Una luce di sincrotrone svizzera

Inaugurata mercoledì a Villigen (AG) la prima Sorgente di Luce di Sincrotrone (SLS) svizzera. Consentirà di compiere in patria ricerche che gli studiosi elvetici erano costretti a eseguire all'estero.
Tutto comincia con un fascio di elettroni che viene sparato in un campo magnetico, a velocità prossima a quella della luce. Per effetto della forza perpendicolare alla velocità, le particelle incurvano la propria traiettoria e seguono una circonferenza. Fin qui, niente di speciale e (a parte la forma della traiettoria) niente di diverso da ciò che accade nel tubo catodico di un televisore.
Il bello viene quando si controlla cosa accade nei paraggi. E si scopre che gli elettroni dirigono un fascio di radiazione elettromagnetica verso l’esterno del cerchio. Quel fascio è importante e utile, e prende il nome di “luce di sincrotrone”. Le sue lunghezze d’onda vanno dall’infrarosso ai raggi X, passando ovviamente anche per lo spettro della luce visibile. Come una “sonda”, la radiazione penetra nella materia. E quando ne fuoriesce porta con sé importanti informazioni sulla sua struttura microscopica.
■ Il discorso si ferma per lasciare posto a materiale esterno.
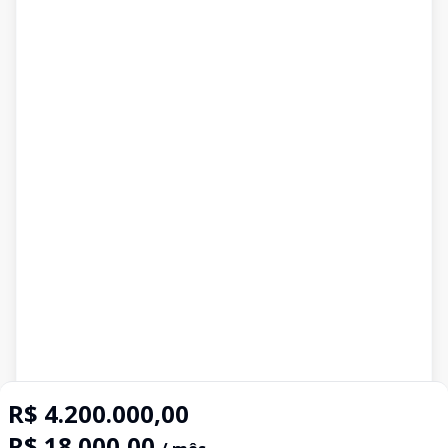
R$ 4.200.000,00
R$ 18.000,00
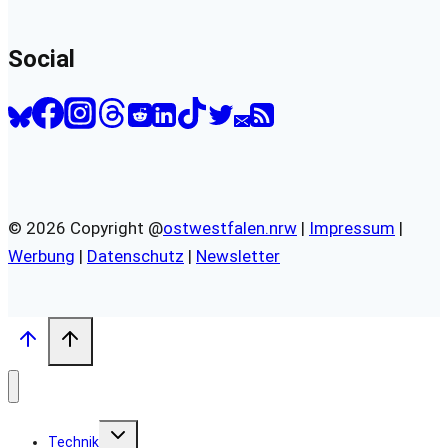
Social
© 2026 Copyright @
ostwestfalen.nrw
|
Impressum
|
Werbung
|
Datenschutz
|
Newsletter
Untermenü
Technik
umschalten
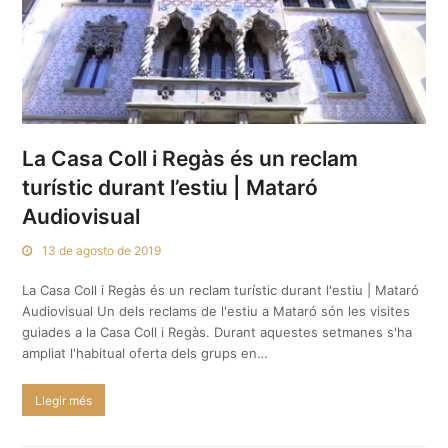
La Casa Coll i Regàs és un reclam
turístic durant l’estiu | Mataró
Audiovisual
13 de agosto de 2019
La Casa Coll i Regàs és un reclam turístic durant l'estiu | Mataró
Audiovisual Un dels reclams de l'estiu a Mataró són les visites
guiades a la Casa Coll i Regàs. Durant aquestes setmanes s'ha
ampliat l'habitual oferta dels grups en…
Llegir més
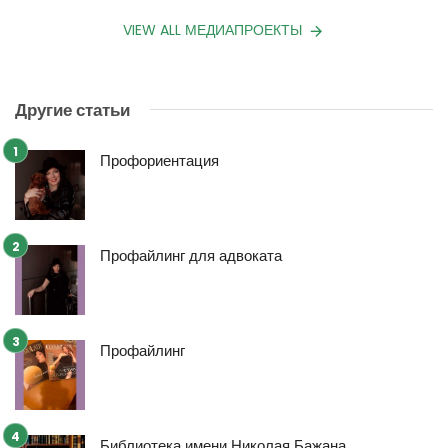
VIEW ALL МЕДИАПРОЕКТЫ
Другие статьи
Профориентация
Профайлинг для адвоката
Профайлинг
Библиотека имени Николая Бажана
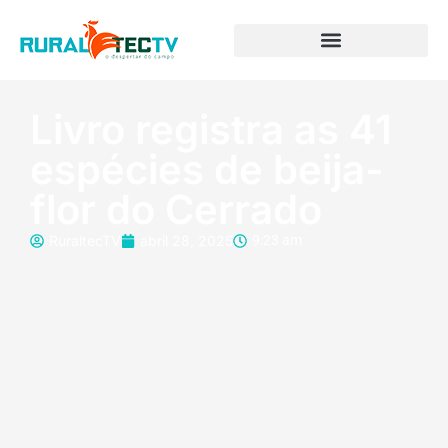
Livro registra as 41
espécies de beija-
flor do Cerrado
RuraltecTV
abril 28, 2025
9:23 am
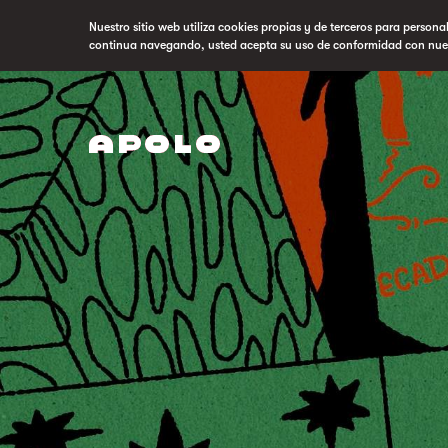
Nuestro sitio web utiliza cookies propias y de terceros para persona
continua navegando, usted acepta su uso de conformidad con nue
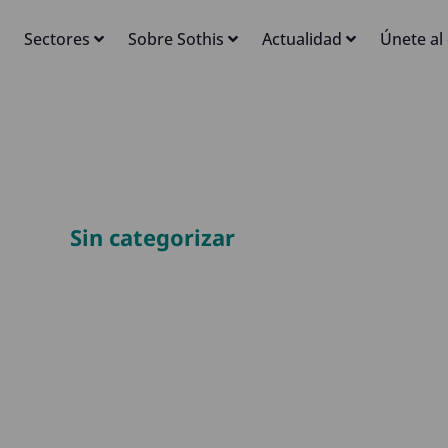
Sectores
Sobre Sothis
Actualidad
Únete al
Sin categorizar
: Desarrollo de u
interoperabilidad
una comunicación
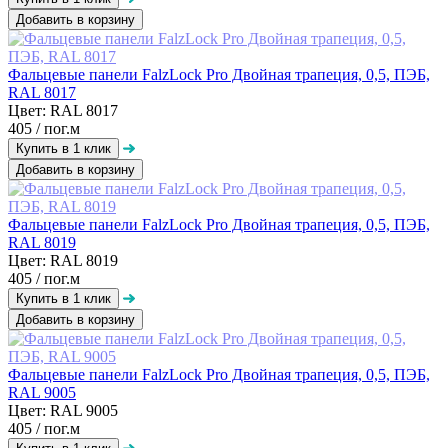
Добавить в корзину
Фальцевые панели FalzLock Pro Двойная трапеция, 0,5, ПЭБ,
RAL 8017
Цвет: RAL 8017
405
/ пог.м
Добавить в корзину
Фальцевые панели FalzLock Pro Двойная трапеция, 0,5, ПЭБ,
RAL 8019
Цвет: RAL 8019
405
/ пог.м
Добавить в корзину
Фальцевые панели FalzLock Pro Двойная трапеция, 0,5, ПЭБ,
RAL 9005
Цвет: RAL 9005
405
/ пог.м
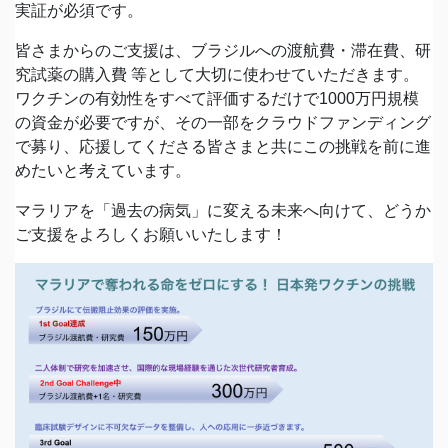
実証が必須です。
皆さまからのご支援は、ブラジルへの渡航費・滞在費、研
究試薬の購入費 等として大切に使わせていただきます。
ワクチンの有効性をすべて評価するだけで1000万円規模
の資金が必要ですが、その一部をクラウドファンディング
で募り、応援してくださる皆さまと共にこの挑戦を前に進
めたいと考えています。
マラリアを「過去の病気」に変える未来へ向けて、どうか
ご支援をよろしくお願いいたします！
Finora gli studiosi svizzeri che volevano usare la luce di sincrotrone più energetica dovevano rivolgersi all’estero, dove importanti ed efficienti impianti servono numerosi gruppi di ricerca internazionali. Da mercoledì non sarà più così: presso il Paul Scherrer Institut a Villigen (AG) verrà inaugurata la Sorgente di Luce di Sincrotrone svizzera, un vero e proprio “fiore all’occhiello” per l’establishment scientifico indigeno.
Anzitutto perché offre a 90 gruppi di scienziati svizzeri la possibilità di rimanere a casa propria per lavorare, con ogni precedenza sui colleghi stranieri. E poi perché il nuovo impianto è assolutamente competitivo con quelli stranieri. Infatti produrrà radiazione elettromagnetica fino ai raggi X “duri”, quelli più energetici e penetranti, che fino a questo momento gli studiosi elvetici potevano trovare soltanto all’estero, e lo farà con una luminosità assai elevata. I ricercatori potranno quindi studiare con agio le proteine e i virus, le molecole che consentiranno di ottenere nuovi farmaci, i superconduttori, le nanostrutture.
Per ottenere questo risultato è stato necessario raccogliere e mettere in comune le competenze di 100 specialisti provenienti da 20 nazioni. Ma ne è valsa la pena, perché gli scienziati svizzeri che ne beneficeranno potranno raggiungere le 250 unità. Pochi? Niente affatto. Basta pensare ai benefici che si potranno ricavare, sotto forma di farmaci e di nuovi materiali, per comprendere come il loro lavoro, oltre che dare lustro al Paese, sarà anche una fonte di benessere per tutti noi.